Okay! I think I've found the source of the problem.

It seems that certain music table entries have a "hard limit" of 7 tracks imposed on them. From what I've been looking at, I'd guess that this is any entry that lies between 0x0000 and 0x007F. I'd wager that this is related to the very same problem wherein music table entries past 0x007F won't appear in the sound room unless you hack the sound room to unlock completely. There are some notable exceptions to this, however--I think 0x005A, among others such as battle music, have a hard limit of 8 tracks. The reason it seemed as though I was "losing" tracks was that when I tested my songs, I would put them in 0x005A's place, and then when I inserted them into the ROM I'd put them into, say, 0x0002, which is why I didn't notice the decrease in tracks until later.

Upon testing, it seems that you can get the full 8 tracks if you put music in entries past 0x007F (exclusive). Anything before that will oddly result in the game only allowing 7 tracks. Moral of the story is probably this--place BGM in entries past 0x007F.

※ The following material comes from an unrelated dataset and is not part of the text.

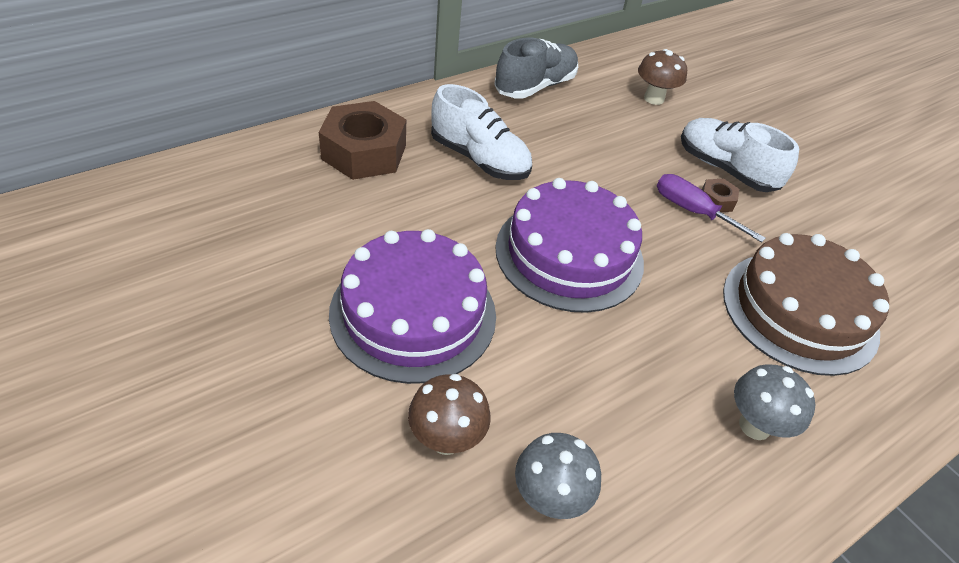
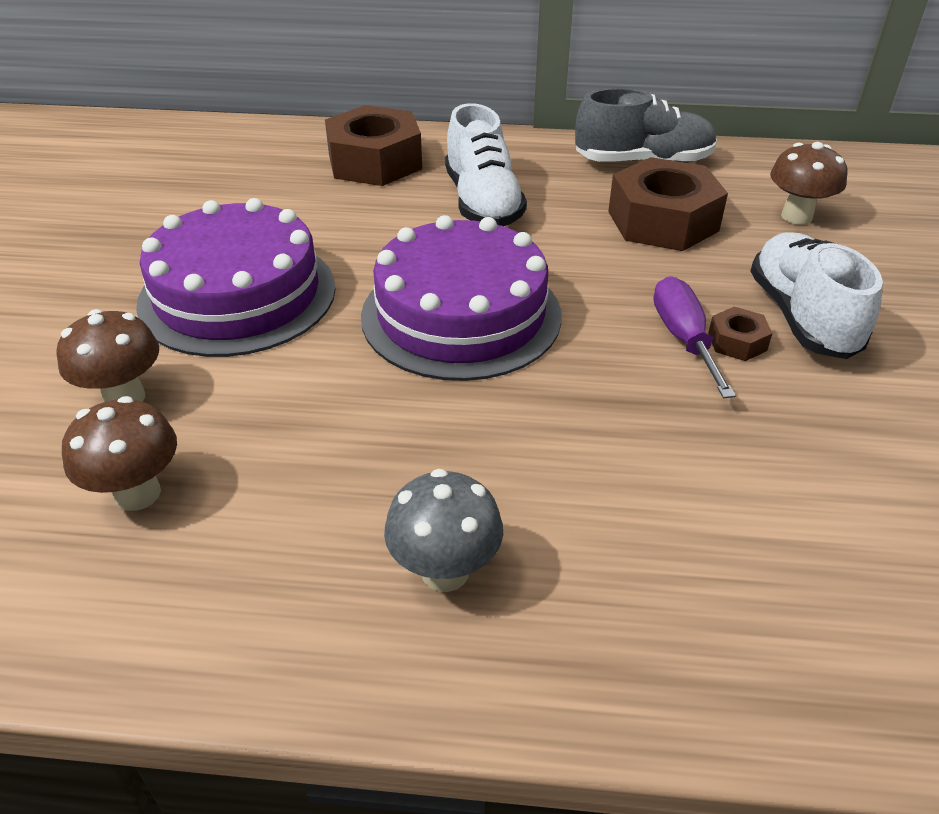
camera: 45 degrees right, 5 degrees down
grey mushroom [515,433,601,519] -> brown mushroom [62,396,177,511]
brown cake [723,233,889,376] -> none
none -> brown nut [608,157,728,251]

Consequently, this poses a new problem: for the most part the game will only allow 1-byte entries for songs (apart from in events) and the majority of entries between 0x80 and 0xFF are taken up by sound effects, so you've only a very limited number of new songs you can put in. Obviously things like mamkute sound effects and the like can be cut if you're not using them, but I think at most there's only enough room for about 30 more songs. If anyone knows a way to easily find the commands for sound effects and swap them into another table entry, uh, please step forward!